■ INSTRUCTIONS TO FOLLOW:
Return every line of the rows below that contains the word "jest", treating uppercase and lowercase letters as distinct.

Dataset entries
□ □ □ □ □ □ □
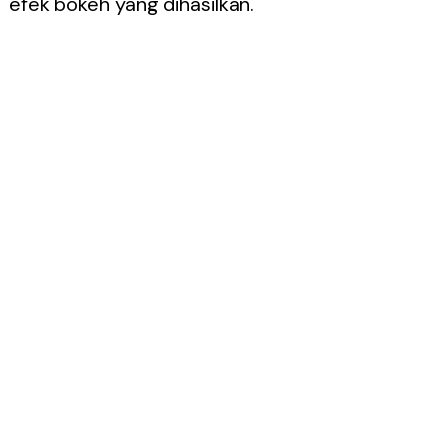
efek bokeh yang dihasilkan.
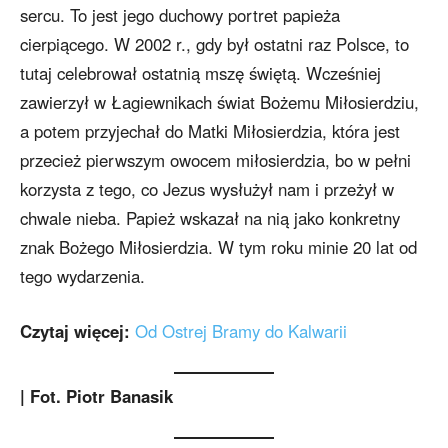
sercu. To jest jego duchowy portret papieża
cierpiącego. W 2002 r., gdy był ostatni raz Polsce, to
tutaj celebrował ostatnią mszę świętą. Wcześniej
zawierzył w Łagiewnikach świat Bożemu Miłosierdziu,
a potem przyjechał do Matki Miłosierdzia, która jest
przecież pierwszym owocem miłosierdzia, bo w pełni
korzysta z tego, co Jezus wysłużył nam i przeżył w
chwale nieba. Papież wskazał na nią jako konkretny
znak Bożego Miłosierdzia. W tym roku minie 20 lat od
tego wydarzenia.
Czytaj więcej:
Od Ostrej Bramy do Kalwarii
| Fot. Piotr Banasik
□ □ □ □ □ □ □
■ RESULT OF THE EXERCISE:
sercu. To jest jego duchowy portret papieża
a potem przyjechał do Matki Miłosierdzia, która jest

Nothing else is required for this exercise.